Relations with France - and Europe - are next on West German Chancellor Helmut Kohl's agenda for the new year. Well, there's a bit of other business along the way: the Stockholm conference in mid-January, Dr. Kohl's trip to Israel in late January, scrutinizing the new Kremlin tealeaves, and trying to convince President Reagan that Europeans still have to be pacified in nuclear issues.
But apart from these items, France is front and center. And no wonder, after the most spectacular of all the numerous European Community failures at the Athens summit early this month.
British-French wrangling was the cause of the Athens debacle. Near bankruptcy was the result, as the heads of government and (in the case of France) state agreed neither on a budget nor even a joint communique. Rich West Germany would normally have been the savior or, in the less flattering image used here, the milk cow.
In a Europe struggling to get out of a recession, the Bonn cow has very little more to give, however, and if West Germany is to avoid being milked anyway, it is going to have to persuade French farmers to live more austerely.
This is the problem Kohl faces. It is compounded by the French presidency of the EC during the next January-to-June half year, the general emotional nature of the French-German relationship, and Kohl's reluctance to be too activist in foreign (or for that matter domestic) policy.
Three things are working for Kohl as he approaches the next combination of showdown and love feast with French President Francois Mitterrand, however:
1. The two countries are convinced they need their joint partnership.
2. The Athens disaster may finally have jolted EC members into making the necessary hard compromises to save themselves.
3. France's recurring suspicion of German nationalism and neutralism is now in one of its cyclical highs.
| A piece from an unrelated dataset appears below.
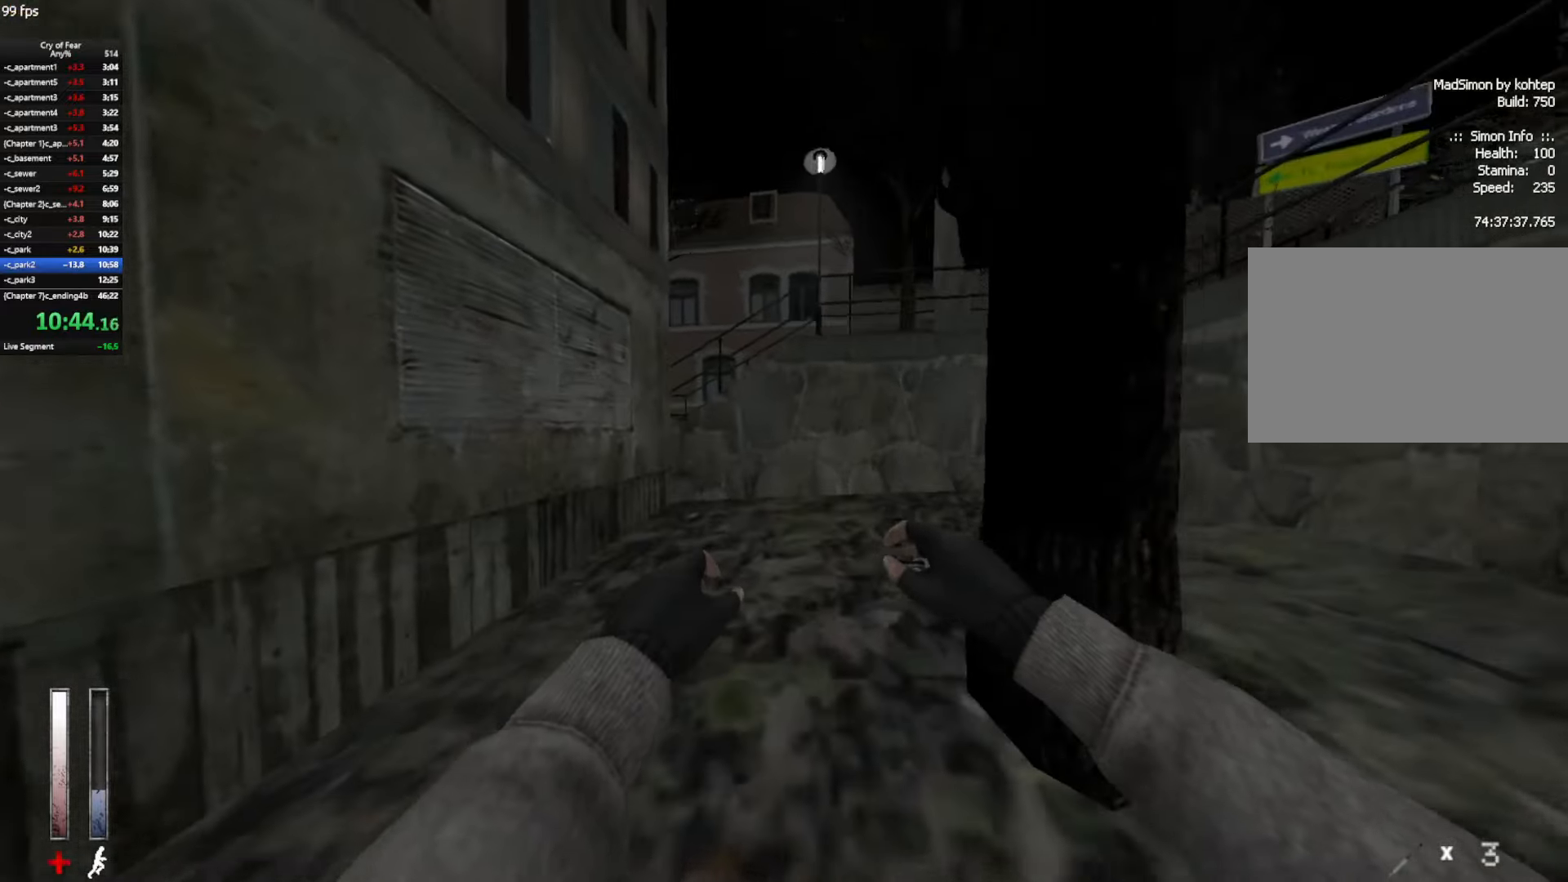
{"keys": ["w"], "mouse": [], "events": [[33, "d", "down"], [166, "d", "up"], [216, "mouse_mb4", "up"], [400, "d", "down"], [450, "d", "up"]]}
The first point is obvious. The lagging French economy needs the more robust West German economy. The history-burdened Germans - even 38 years after Hitler - need the certificate of the untainted French in any pan-European policy initiatives. And both need the EC - Bonn for the mass market it gives West German industry, Paris for the massive subsidies it gives French farmers, at the enormous and rising cost of two-thirds of the EC budget and repeated brushes with bankruptcy.
The second point is equally clear: It is a cliche at every EC summit. But maybe this time (the Germans hope) it will have been bad enough to produce a shock.
The third point is the new feature. It is unrelated to the different party colors of the conservative Kohl and the Socialist Mitterrand.
It is related to the West German Social Democratic Party's recent endorsement of the peace movement's opposition to Euromissiles and French fears that Bonn is going to heed some Soviet siren of German reunification and drop out of alliance with the West.
The West Germans generally find this fear quite absurd, especially when a gung-ho American loyalist occupies the chancellery and will probably continue to do so for the next seven years. But West German diplomats figure they might as well use this French phobia and gain a little bargaining power as Paris tries to prevent the thing it greatly fears by embracing Bonn more closely.
That embrace involves, most ostentatiously, security cooperation. The two nations are pledged to joint development of a helicopter (after failing to agree on a joint tank). And in the nuclear realm, Paris not only is nerving Bonn to go through with eating the Eden apple of Pershing IIs but also is hinting it will share its own sweet nuclear targeting secrets with Bonn and maybe even evolve a pan-European nuclear capability with West German participation.
Pragmatic Bonn hardly feels more protected by France's 34 on-station intermediate-range missiles (or some futuristic European capability) than by America's several thousand nuclear warheads in Europe. And Bonn would really prefer it if the coy French would just finally commit their conventional forces to defend West Germany in case of attack.
The West Germans don't mind the French attention, however, and they hope to parley France's concern (however misplaced) about ''les incertitudes Allemandes''m into the French compromises needed to keep the EC alive. These difficult French adjustments would involve not only trimming agricultural subsidies and the contributions of the only two net EC contributors, Britain and West Germany, but also admitting France's agricultural rival, Spain, to Community membership as promised.
The French staved off these adjustments in the past by what the British deem psychological blackmail of the Germans - deflecting German pressure by musing that Bonn needs moral Paris more than Paris needs economic Bonn. Now Bonn is hoping to exert a little reverse blackmail through the French alarm about Germany.
Kohl's bilateral agenda is a full one.